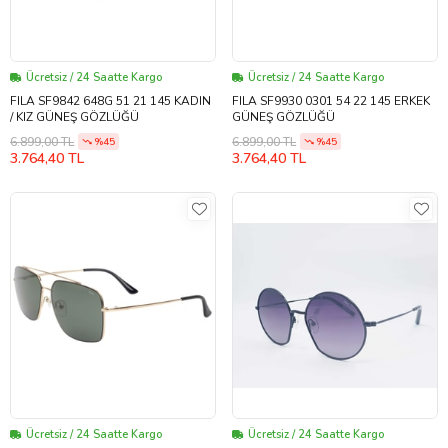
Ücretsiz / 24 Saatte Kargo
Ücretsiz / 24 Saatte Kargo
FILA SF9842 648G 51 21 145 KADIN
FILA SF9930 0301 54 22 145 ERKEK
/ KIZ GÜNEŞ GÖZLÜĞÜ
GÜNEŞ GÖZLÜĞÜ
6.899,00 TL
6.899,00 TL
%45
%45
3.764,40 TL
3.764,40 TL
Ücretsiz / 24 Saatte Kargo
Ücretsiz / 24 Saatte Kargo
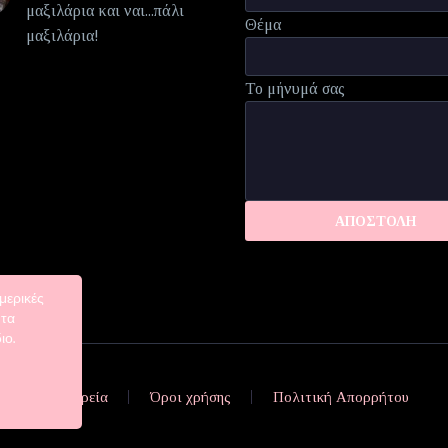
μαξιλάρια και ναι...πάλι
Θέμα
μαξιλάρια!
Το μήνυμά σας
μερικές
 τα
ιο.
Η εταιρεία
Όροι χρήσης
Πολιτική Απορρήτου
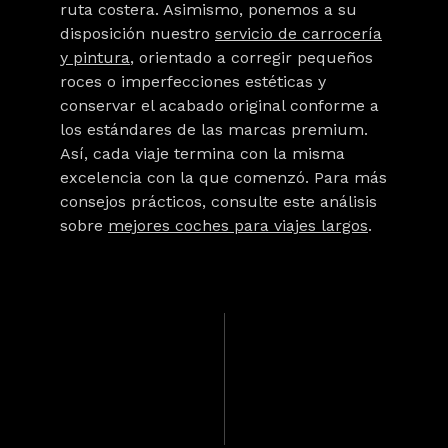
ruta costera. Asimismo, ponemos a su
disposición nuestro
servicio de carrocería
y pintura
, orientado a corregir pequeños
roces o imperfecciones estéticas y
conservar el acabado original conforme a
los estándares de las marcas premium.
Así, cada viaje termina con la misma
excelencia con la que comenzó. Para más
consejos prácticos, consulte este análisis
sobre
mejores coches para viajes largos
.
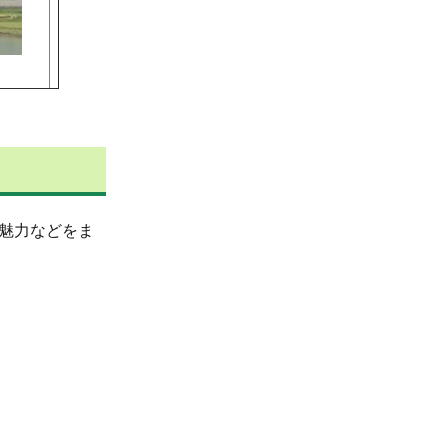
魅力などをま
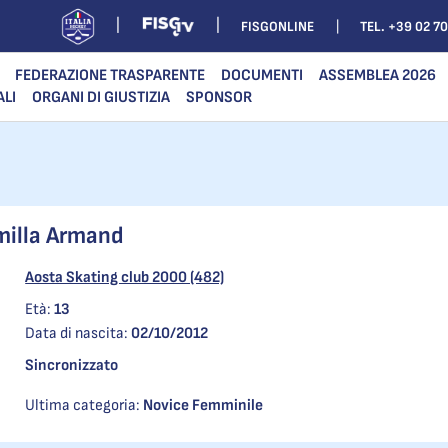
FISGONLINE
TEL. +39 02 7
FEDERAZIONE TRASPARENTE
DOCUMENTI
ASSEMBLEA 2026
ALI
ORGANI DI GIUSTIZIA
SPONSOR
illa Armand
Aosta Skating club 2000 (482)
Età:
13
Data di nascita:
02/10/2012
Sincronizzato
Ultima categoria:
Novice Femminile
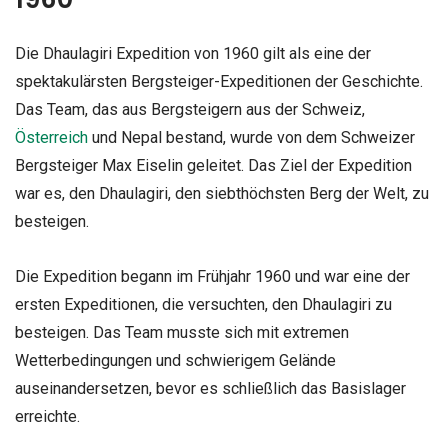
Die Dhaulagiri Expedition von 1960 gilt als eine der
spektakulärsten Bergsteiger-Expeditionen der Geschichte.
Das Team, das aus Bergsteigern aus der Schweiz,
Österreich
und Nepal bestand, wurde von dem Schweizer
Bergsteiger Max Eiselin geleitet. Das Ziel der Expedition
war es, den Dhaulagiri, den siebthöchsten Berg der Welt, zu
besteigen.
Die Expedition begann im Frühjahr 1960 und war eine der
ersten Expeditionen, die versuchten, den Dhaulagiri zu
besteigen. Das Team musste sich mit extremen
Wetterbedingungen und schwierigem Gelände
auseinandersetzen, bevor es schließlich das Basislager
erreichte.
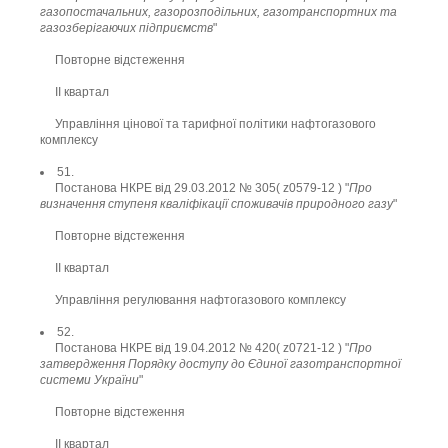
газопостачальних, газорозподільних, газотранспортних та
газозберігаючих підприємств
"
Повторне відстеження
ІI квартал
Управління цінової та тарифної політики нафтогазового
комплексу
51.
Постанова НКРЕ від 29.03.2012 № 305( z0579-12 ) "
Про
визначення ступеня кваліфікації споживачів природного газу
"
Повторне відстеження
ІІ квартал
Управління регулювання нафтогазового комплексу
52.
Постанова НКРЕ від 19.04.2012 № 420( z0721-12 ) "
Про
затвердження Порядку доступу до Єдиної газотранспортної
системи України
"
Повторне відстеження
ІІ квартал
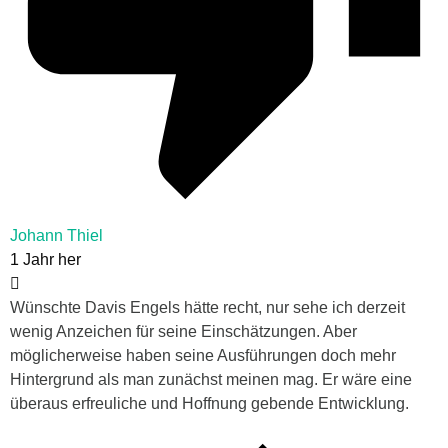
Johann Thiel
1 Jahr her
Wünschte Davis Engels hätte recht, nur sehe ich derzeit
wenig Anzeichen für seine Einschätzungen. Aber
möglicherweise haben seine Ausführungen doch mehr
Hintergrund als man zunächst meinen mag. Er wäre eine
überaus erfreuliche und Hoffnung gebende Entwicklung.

TASK BRIEF.
Copy the text read from every one of the records above, line for line and unchanged, without including the pictures.

EXERCISE OUTPUT.
Ücretsiz / 24 Saatte Kargo
Ücretsiz / 24 Saatte Kargo
FILA SF9842 648G 51 21 145 KADIN
FILA SF9930 0301 54 22 145 ERKEK
/ KIZ GÜNEŞ GÖZLÜĞÜ
GÜNEŞ GÖZLÜĞÜ
6.899,00 TL
6.899,00 TL
%45
%45
3.764,40 TL
3.764,40 TL
Ücretsiz / 24 Saatte Kargo
Ücretsiz / 24 Saatte Kargo
μαξιλάρια και ναι...πάλι
Θέμα
μαξιλάρια!
Το μήνυμά σας
μερικές
 τα
ιο.
Η εταιρεία
Όροι χρήσης
Πολιτική Απορρήτου
ruta costera. Asimismo, ponemos a su
disposición nuestro
servicio de carrocería
y pintura
, orientado a corregir pequeños
roces o imperfecciones estéticas y
conservar el acabado original conforme a
los estándares de las marcas premium.
Así, cada viaje termina con la misma
excelencia con la que comenzó. Para más
consejos prácticos, consulte este análisis
sobre
mejores coches para viajes largos
.
魅力などをま
FISGONLINE
TEL. +39 02 7
FEDERAZIONE TRASPARENTE
DOCUMENTI
ASSEMBLEA 2026
ALI
ORGANI DI GIUSTIZIA
SPONSOR
illa Armand
Aosta Skating club 2000 (482)
Età:
13
Data di nascita:
02/10/2012
Sincronizzato
Ultima categoria:
Novice Femminile
Die Dhaulagiri Expedition von 1960 gilt als eine der
spektakulärsten Bergsteiger-Expeditionen der Geschichte.
Das Team, das aus Bergsteigern aus der Schweiz,
Österreich
und Nepal bestand, wurde von dem Schweizer
Bergsteiger Max Eiselin geleitet. Das Ziel der Expedition
war es, den Dhaulagiri, den siebthöchsten Berg der Welt, zu
besteigen.
Die Expedition begann im Frühjahr 1960 und war eine der
ersten Expeditionen, die versuchten, den Dhaulagiri zu
besteigen. Das Team musste sich mit extremen
Wetterbedingungen und schwierigem Gelände
auseinandersetzen, bevor es schließlich das Basislager
erreichte.
газопостачальних, газорозподільних, газотранспортних та
газозберігаючих підприємств
"
Повторне відстеження
ІI квартал
Управління цінової та тарифної політики нафтогазового
комплексу
51.
Постанова НКРЕ від 29.03.2012 № 305( z0579-12 ) "
Про
визначення ступеня кваліфікації споживачів природного газу
"
Повторне відстеження
ІІ квартал
Управління регулювання нафтогазового комплексу
52.
Постанова НКРЕ від 19.04.2012 № 420( z0721-12 ) "
Про
затвердження Порядку доступу до Єдиної газотранспортної
системи України
"
Повторне відстеження
ІІ квартал
Johann Thiel
1 Jahr her
Wünschte Davis Engels hätte recht, nur sehe ich derzeit
wenig Anzeichen für seine Einschätzungen. Aber
möglicherweise haben seine Ausführungen doch mehr
Hintergrund als man zunächst meinen mag. Er wäre eine
überaus erfreuliche und Hoffnung gebende Entwicklung.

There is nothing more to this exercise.